歌集『わたしも森の末端である』(松山紀子)より

かりそめに古語を使ひて歌らしく見せてゐる「それ、なんかずるくね?」

「もう終り」嫌な言葉と思ふなり近所の梅の事だとしても

「お疲れ様」「おやすみなさい」「また明日」夢の中では仕事はしない

「雪の日はどうするんだ」と坂下るあなたは雪国生まれであつた

                    松下 紀子

 

『わたしも森の末端である』という題名にふさわしい趣の歌もたくさんあったが、上の四首を引いてしまった。

 

「カッコ付が多いのってどうなんですか?そういうのっていいんですか?」と指摘されたことを思い出したからである。

もう7年も前のこと。ハンディタイプの第一歌集を上梓した。それに対する意見のひとつで、若い学生さんからのものだった。人の言葉や会話を歌の中に盛り込みすぎなんじゃないですか?それって、なんだかずるい!ということだったと記憶している。そのときは、きちんと返答することができなかったのだが、松下さんの歌集を読んで思った。

それは、歌になりたくておりてきた言葉なんだ・・・と感じたから、歌にしました。

7年目の学生さん、今は社会人だ。そして今も歌を詠んでいる。もし、会うことがあったら、そう伝えたい。

そして、

歌の中に人の言葉があると、ぐっと近しく思われる。その歌も、詠んだ人も、その場に居た人も、まるで、私自身であるかのように。
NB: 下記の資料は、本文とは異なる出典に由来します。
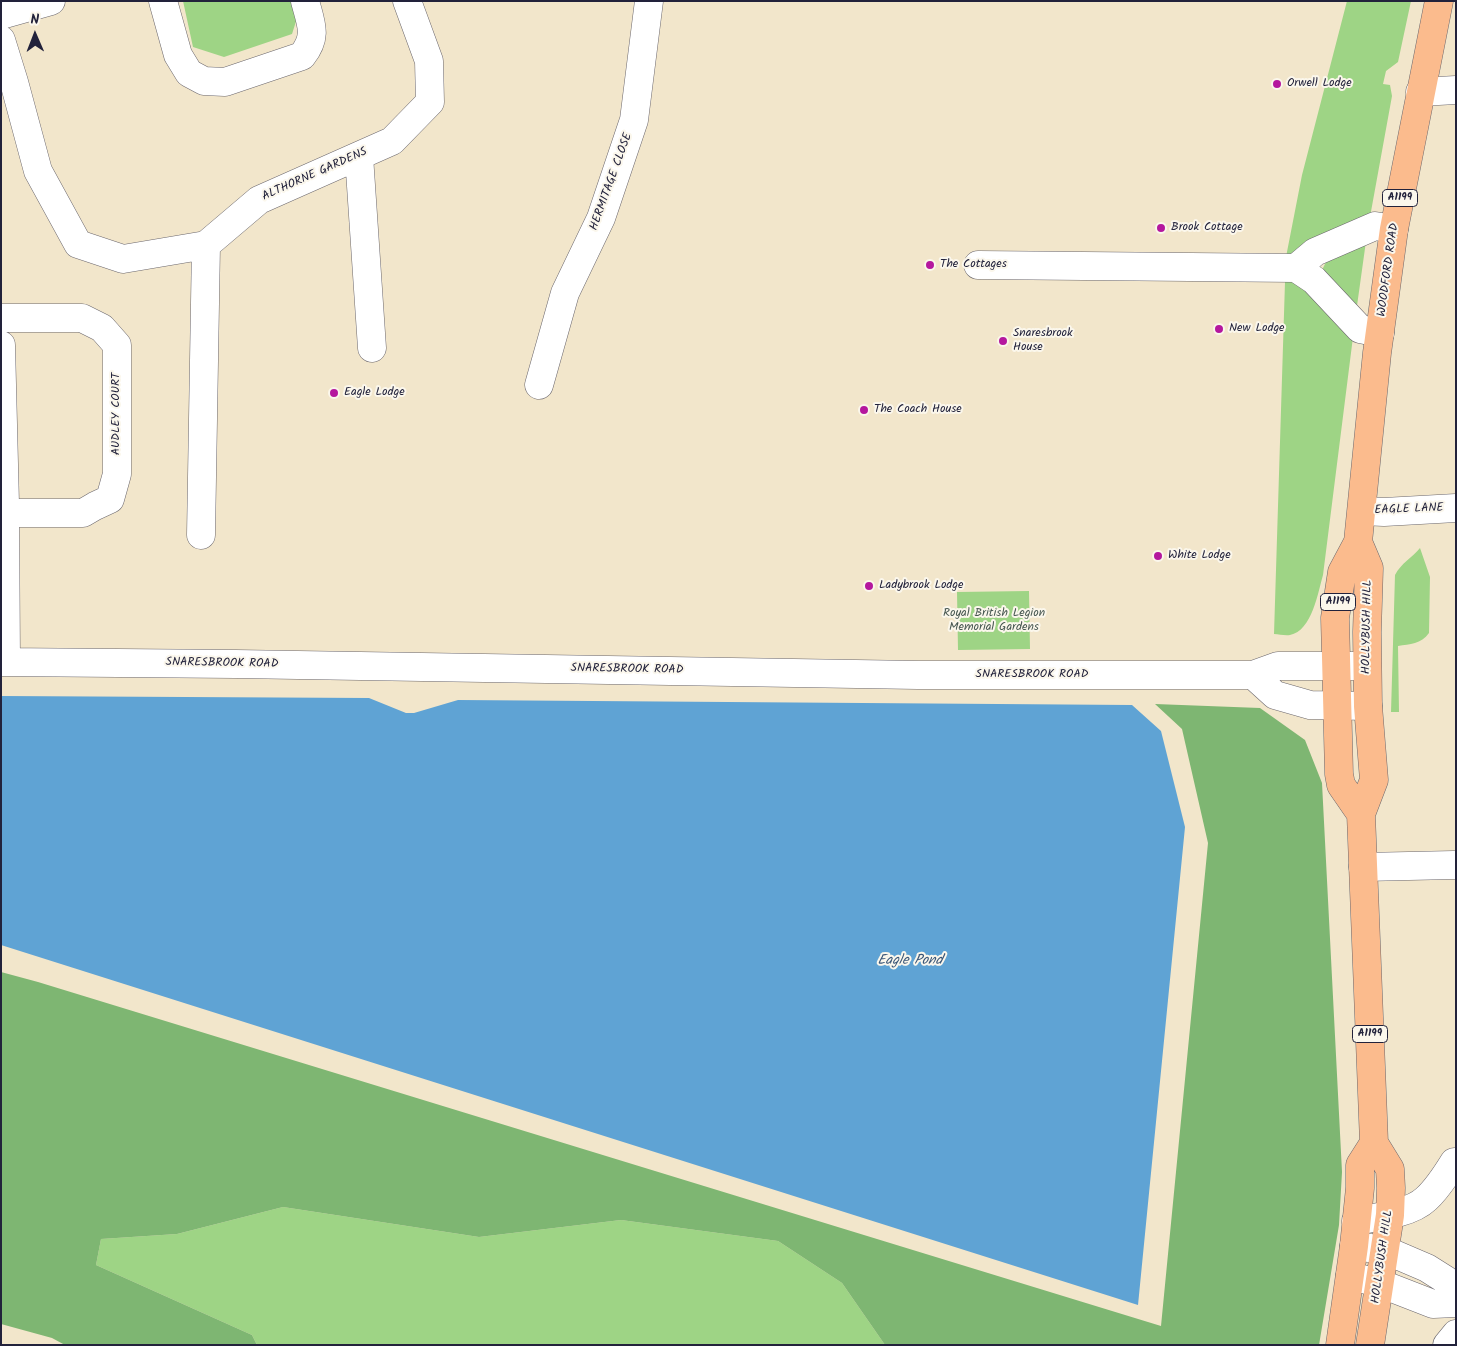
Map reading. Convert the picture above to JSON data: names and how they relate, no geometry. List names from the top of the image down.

好みはあるだろうが、高みにあって仰ぎ見るような歌よりも、引き寄せることができる歌の方が好ましい。とくに人のぬくもりを感じたいときには。

 

それにしても、私は、まだ夢の中で仕事をしている。前職の非常勤講師という、責任がないような名称なのに、それなりの責任があって、失敗してはいけないという思いに苛まれていた仕事。昨年辞めて、ほっとしたのに、まだ、

「せんせい、ちょっとちがうんじゃないですかー!」

という甲高い声がして、目が覚めることがある。

夢の中でも現実でも、もう教師はこりごりなのに。